Keine Sanierung oder Renovierung und kein Neubau ohne mineralische Bauabfälle. Als Verantwortlicher sollten Sie bestrebt sein, mineralische Abfälle möglichst sortenrein auf der Baustelle zu erfassen. Denn getrennt erfasster Bauschutt bietet als Ausgangsmaterial eine wesentlich bessere Basis für die Produktion qualitativ hochwertiger Recyclingbaustoffe. Damit leisten Sie einen verantwortungsvollen Beitrag zur Ressourcenschonung.

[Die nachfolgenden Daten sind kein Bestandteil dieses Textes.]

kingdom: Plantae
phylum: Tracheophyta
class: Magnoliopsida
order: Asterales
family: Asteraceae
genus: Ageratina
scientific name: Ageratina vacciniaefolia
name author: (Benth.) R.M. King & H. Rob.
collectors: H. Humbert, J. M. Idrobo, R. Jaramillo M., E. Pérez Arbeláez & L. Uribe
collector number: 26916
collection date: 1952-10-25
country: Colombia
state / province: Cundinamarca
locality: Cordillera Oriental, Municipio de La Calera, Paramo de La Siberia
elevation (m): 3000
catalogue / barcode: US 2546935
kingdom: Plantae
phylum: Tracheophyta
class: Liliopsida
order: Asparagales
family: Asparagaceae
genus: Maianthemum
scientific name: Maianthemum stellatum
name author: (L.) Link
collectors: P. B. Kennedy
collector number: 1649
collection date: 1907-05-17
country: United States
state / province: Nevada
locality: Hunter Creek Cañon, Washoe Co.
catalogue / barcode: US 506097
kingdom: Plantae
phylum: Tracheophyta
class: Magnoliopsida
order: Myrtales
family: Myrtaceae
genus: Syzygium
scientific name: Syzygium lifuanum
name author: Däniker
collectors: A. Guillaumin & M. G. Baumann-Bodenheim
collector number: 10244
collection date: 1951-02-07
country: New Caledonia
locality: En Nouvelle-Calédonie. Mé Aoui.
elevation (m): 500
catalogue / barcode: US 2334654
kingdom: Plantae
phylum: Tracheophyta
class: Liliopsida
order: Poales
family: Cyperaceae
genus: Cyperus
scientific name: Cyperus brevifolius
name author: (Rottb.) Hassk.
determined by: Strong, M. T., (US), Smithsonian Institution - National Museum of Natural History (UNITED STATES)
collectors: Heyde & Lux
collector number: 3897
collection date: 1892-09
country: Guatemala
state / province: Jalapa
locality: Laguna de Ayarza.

Fakten rund um die Abfallart Bauschutt

Bau- und Abbruchabfälle sind in Deutschland Nummer Eins. Zumindest was die Menge angeht. Von den insgesamt rund 200 Millionen Tonnen mineralischer Abfälle pro Jahr, entfallen etwa 58 Millionen Tonnen auf die Abfallart Bauschutt und weitere 16 Millionen Tonnen auf Straßenaufbruch. Da es sich dabei ausschließlich um mineralische Abfälle handelt, können die enthaltenen Wertstoffe weitestgehend verwertet werden. Voraussetzung für beste Baustoffqualitäten ist eine sortenreine, getrennte Sammlung.

Bauschutt

Recyclingwege der Abfallart Bauschutt

Um Bauschutt als hochwertigen Recyclingrohstoff und gemäß der bautechnischen und ökologischen Vorgaben verwenden zu können, bedarf es der professionellen Aufbereitung. Sieben, Brechen, Metallabscheiden und Klassieren lautet hier das Motto. Um einen möglichst hochwertigen Recyclingbaustoff herzustellen, werden die einzelnen Schritte mehrmals wiederholt. Letztlich werden die gewonnenen Metalle ebenso der Verwertung zugeführt wie die mineralischen Anteile. Die Mineralik wird je nach Verwendungszweck zu unterschiedlichen Gesteinskörnungen zusammengeführt und kommt beim Erd- und Straßenbau oder im Unterbau großer Industriebauten zum Einsatz. REMONDIS ist stets motiviert, seine bestehenden Verfahren kontinuierlich weiterzuentwickeln und zu optimieren. Gerade weil es Sand eben nicht wie am Meer gibt und gleichzeitig der Bedarf des Bausektors stetig steigt. Somit ist Bauschuttrecycling wichtig für einen nachhaltigen Umgang mit Ressourcen und sichert zugleich den Bedarf an mineralischen Baustoffen.